Novelist Margaret Atwood blames Charles Dickens for contributing to our current economic crisis, said Tom Gatti in the London Times. In her well-timed new nonfiction book, Atwood takes the long view on debtor culture and concludes that it was Dickens’ Ebenezer Scrooge who buried the belief that debt is sinful. Scrooge, she says, is “an extreme version of ‘living within your means.’” His thriftiness is presented as downright shameful; profligate spending redeems him. From that concept, she says, it was only a short road to today’s mammoth credit card debts and overleveraged investment banks.
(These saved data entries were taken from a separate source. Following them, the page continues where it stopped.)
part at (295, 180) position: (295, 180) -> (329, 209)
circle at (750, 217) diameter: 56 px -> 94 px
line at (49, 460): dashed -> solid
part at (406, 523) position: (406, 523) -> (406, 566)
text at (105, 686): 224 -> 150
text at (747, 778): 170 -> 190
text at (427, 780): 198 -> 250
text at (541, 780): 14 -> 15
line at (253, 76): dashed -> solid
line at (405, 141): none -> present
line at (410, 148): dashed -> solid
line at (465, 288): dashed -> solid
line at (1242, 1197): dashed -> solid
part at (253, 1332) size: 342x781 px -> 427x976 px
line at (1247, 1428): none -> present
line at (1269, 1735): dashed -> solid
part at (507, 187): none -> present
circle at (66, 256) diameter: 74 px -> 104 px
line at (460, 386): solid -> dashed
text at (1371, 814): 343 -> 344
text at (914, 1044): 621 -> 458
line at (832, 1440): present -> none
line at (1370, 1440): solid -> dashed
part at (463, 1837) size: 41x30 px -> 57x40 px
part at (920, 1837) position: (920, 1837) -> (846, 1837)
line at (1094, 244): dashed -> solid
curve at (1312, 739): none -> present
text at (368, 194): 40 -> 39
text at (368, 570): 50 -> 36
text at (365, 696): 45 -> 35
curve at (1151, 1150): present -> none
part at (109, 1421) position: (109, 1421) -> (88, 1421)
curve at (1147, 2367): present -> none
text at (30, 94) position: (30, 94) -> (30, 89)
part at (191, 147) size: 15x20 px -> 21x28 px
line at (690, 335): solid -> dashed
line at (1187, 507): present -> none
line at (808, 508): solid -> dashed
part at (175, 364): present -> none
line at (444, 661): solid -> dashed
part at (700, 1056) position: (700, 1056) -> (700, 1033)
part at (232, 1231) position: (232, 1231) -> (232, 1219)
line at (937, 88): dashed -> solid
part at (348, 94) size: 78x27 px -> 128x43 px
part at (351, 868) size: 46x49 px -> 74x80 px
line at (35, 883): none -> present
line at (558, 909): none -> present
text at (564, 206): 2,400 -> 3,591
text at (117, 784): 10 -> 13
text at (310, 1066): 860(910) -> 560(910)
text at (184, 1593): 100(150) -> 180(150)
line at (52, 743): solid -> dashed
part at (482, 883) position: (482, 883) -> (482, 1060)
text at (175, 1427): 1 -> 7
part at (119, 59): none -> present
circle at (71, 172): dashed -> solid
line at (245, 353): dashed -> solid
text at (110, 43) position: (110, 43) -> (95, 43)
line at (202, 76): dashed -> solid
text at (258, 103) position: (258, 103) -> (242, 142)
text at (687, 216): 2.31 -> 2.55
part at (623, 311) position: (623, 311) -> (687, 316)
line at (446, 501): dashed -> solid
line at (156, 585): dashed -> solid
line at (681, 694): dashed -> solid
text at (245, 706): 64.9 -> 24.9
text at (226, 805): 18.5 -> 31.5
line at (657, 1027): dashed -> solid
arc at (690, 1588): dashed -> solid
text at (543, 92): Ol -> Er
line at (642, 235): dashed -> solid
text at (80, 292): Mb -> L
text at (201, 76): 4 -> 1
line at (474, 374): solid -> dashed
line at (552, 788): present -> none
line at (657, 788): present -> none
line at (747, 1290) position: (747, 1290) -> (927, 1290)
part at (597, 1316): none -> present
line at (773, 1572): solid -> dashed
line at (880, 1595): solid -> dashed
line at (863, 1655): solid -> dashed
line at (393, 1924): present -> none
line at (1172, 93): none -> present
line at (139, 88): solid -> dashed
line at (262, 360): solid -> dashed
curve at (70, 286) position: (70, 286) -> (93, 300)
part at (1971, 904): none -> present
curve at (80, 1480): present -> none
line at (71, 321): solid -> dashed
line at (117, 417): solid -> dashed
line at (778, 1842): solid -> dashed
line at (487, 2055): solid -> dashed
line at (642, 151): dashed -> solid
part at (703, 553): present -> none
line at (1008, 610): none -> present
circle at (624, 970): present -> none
Payback is a “fascinating, freewheeling examination” of how ideas about debt have figured in history and culture. As for the future, Atwood is hopeful that attitudes about thrift and debt are about to reverse. But she’s worried that the shifts may come too late. Not all debts, she says, concern money. “The whole theology of Christianity rests on the notion of spiritual debts and what must be done to repay them.” People used to comment upon a man’s death that “he has repaid his debt to nature,” she says. “It means you’ve borrowed something—the physical part of yourself made up of natural elements—and you’re paying it back by dissolving into nature.” Surely, she says, we’ve extended that line of credit about as far as it can go: “You can’t keep taking and taking and taking.”